#### GIVEN DATA
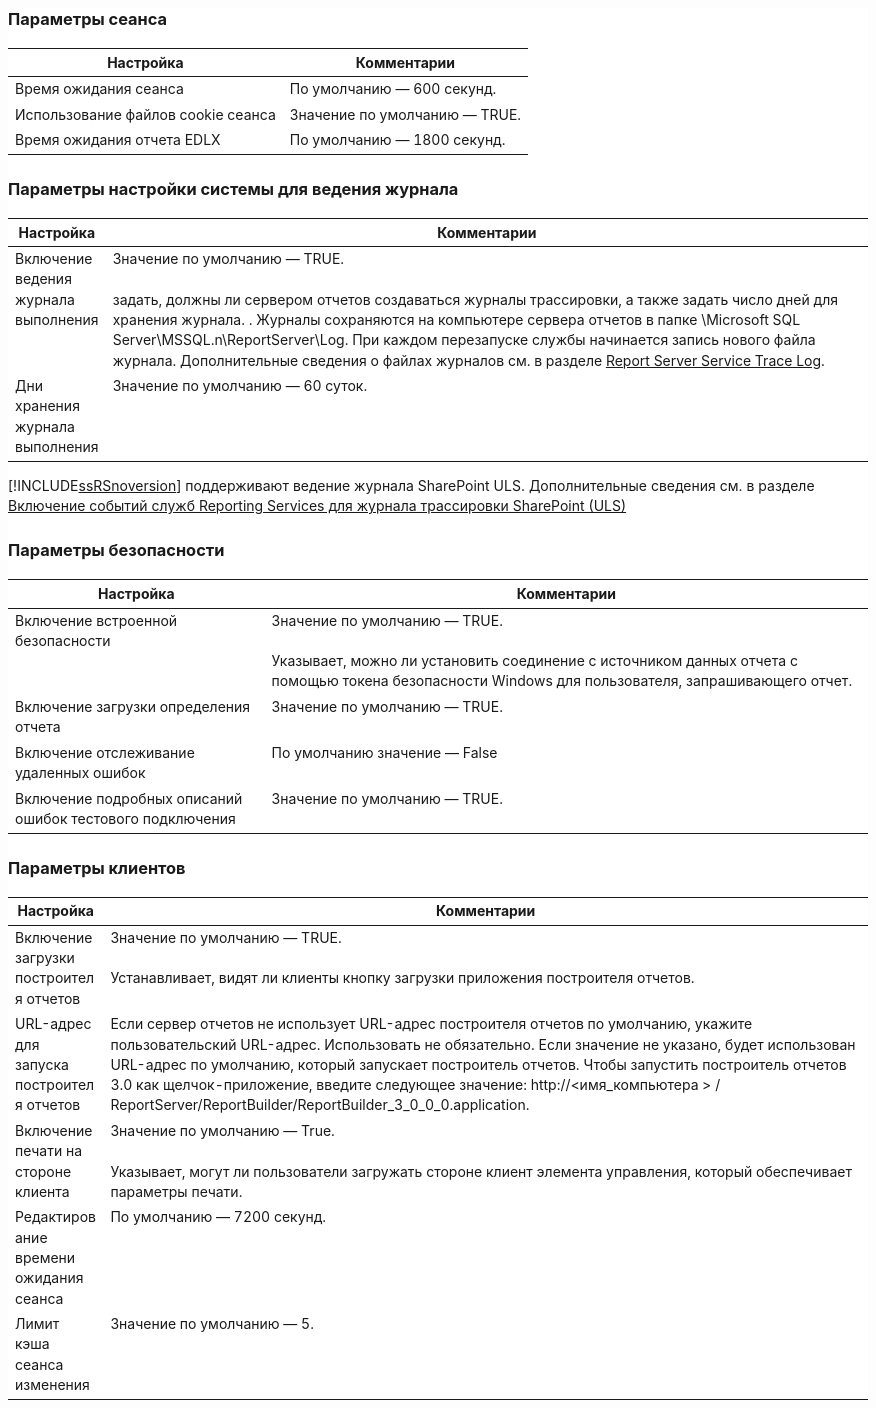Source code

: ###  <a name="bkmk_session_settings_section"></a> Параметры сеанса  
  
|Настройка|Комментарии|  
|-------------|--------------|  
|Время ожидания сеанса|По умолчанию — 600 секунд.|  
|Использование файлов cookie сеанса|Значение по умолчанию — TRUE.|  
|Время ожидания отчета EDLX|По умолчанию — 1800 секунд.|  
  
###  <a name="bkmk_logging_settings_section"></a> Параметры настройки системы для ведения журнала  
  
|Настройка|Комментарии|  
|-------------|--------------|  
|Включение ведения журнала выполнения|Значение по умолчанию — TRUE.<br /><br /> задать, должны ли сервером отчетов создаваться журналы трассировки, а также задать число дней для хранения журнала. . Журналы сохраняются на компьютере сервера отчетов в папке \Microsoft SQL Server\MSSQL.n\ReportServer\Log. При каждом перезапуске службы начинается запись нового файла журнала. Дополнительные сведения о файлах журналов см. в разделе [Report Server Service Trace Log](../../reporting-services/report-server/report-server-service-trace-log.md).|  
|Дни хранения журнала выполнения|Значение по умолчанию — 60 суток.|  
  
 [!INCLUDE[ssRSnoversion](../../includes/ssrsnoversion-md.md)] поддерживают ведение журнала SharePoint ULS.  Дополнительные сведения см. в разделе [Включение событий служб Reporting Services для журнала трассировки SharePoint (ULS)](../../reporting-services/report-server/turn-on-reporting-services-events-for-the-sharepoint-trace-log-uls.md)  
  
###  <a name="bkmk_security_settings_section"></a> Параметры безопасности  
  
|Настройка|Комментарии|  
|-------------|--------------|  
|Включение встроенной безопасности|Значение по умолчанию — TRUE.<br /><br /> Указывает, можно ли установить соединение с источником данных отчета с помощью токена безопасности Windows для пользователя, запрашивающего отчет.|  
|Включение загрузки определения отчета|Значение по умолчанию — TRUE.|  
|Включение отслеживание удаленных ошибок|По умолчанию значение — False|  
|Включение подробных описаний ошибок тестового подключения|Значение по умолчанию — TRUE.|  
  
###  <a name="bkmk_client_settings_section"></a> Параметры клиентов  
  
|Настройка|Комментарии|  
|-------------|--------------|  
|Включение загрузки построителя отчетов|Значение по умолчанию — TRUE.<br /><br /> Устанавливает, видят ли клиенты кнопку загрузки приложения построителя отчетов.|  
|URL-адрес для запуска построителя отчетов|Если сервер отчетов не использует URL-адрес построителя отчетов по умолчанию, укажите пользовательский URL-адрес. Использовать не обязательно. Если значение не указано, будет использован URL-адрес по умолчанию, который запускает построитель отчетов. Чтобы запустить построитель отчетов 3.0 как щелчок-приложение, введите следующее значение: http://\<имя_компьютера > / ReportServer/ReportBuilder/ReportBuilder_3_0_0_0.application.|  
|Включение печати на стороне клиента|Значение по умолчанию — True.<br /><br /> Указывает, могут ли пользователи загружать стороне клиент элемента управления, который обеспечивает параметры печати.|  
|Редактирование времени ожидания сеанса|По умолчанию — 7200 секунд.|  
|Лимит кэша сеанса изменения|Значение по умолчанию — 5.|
########
#### GIVEN DATA
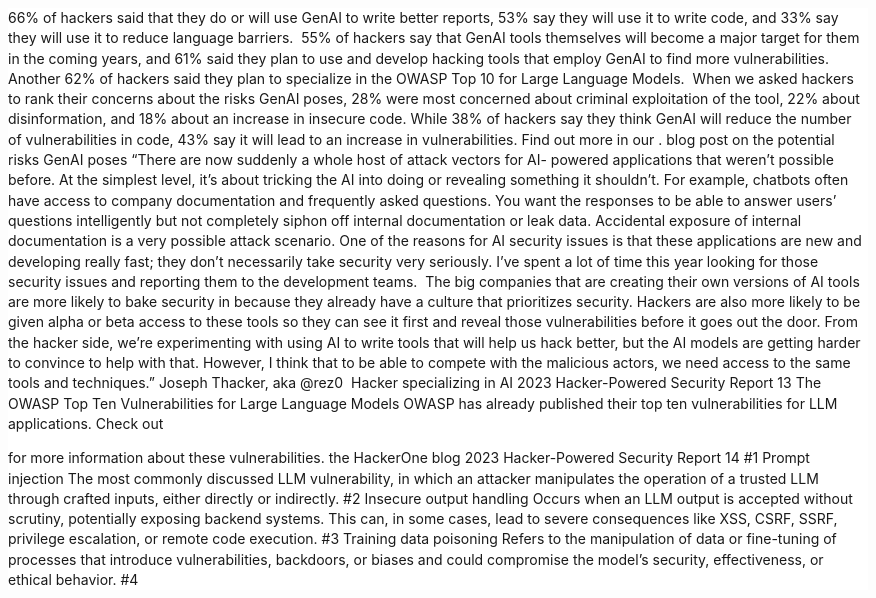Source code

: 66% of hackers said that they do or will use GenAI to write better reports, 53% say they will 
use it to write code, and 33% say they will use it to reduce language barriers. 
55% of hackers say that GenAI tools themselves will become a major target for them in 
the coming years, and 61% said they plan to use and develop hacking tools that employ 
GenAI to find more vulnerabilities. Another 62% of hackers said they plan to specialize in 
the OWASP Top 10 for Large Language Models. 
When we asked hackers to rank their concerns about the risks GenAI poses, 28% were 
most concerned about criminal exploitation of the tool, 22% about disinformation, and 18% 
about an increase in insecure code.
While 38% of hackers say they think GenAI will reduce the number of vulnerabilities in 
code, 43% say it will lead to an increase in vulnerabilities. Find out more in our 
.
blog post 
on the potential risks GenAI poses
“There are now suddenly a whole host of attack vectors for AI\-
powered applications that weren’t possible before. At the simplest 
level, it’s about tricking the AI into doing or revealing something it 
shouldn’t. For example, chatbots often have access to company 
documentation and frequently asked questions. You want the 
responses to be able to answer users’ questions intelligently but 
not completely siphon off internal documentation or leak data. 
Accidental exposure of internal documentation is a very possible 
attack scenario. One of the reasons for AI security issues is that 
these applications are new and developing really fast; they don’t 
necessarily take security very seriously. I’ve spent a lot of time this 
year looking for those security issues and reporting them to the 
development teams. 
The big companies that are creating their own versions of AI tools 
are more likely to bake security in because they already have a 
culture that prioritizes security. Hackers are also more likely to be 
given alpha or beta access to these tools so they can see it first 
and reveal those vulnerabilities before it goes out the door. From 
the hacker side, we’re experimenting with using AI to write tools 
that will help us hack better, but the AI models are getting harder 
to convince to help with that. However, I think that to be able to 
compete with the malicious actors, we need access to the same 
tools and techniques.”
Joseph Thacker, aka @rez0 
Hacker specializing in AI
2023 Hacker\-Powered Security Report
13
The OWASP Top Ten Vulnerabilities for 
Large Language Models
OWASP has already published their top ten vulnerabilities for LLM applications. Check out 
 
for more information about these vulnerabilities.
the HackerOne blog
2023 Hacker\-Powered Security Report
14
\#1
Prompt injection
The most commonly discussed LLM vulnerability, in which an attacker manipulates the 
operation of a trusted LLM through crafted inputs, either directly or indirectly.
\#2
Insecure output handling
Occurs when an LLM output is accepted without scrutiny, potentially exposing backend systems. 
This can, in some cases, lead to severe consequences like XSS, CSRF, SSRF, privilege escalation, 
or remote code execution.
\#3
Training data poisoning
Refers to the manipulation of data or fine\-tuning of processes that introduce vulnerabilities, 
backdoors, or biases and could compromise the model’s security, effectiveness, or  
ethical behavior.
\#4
########
WHAT NEEDS TO BE DONE: Reproduce exactly the section above that begins at the line containing "отчета|Значение по умолчанию — TRUE.|" and ends at the line containing "приложения построителя отчетов.|", leaving out all other lines.

FINAL ANSWER:
|Включение загрузки определения отчета|Значение по умолчанию — TRUE.|  
|Включение отслеживание удаленных ошибок|По умолчанию значение — False|  
|Включение подробных описаний ошибок тестового подключения|Значение по умолчанию — TRUE.|  
  
###  <a name="bkmk_client_settings_section"></a> Параметры клиентов  
  
|Настройка|Комментарии|  
|-------------|--------------|  
|Включение загрузки построителя отчетов|Значение по умолчанию — TRUE.<br /><br /> Устанавливает, видят ли клиенты кнопку загрузки приложения построителя отчетов.|  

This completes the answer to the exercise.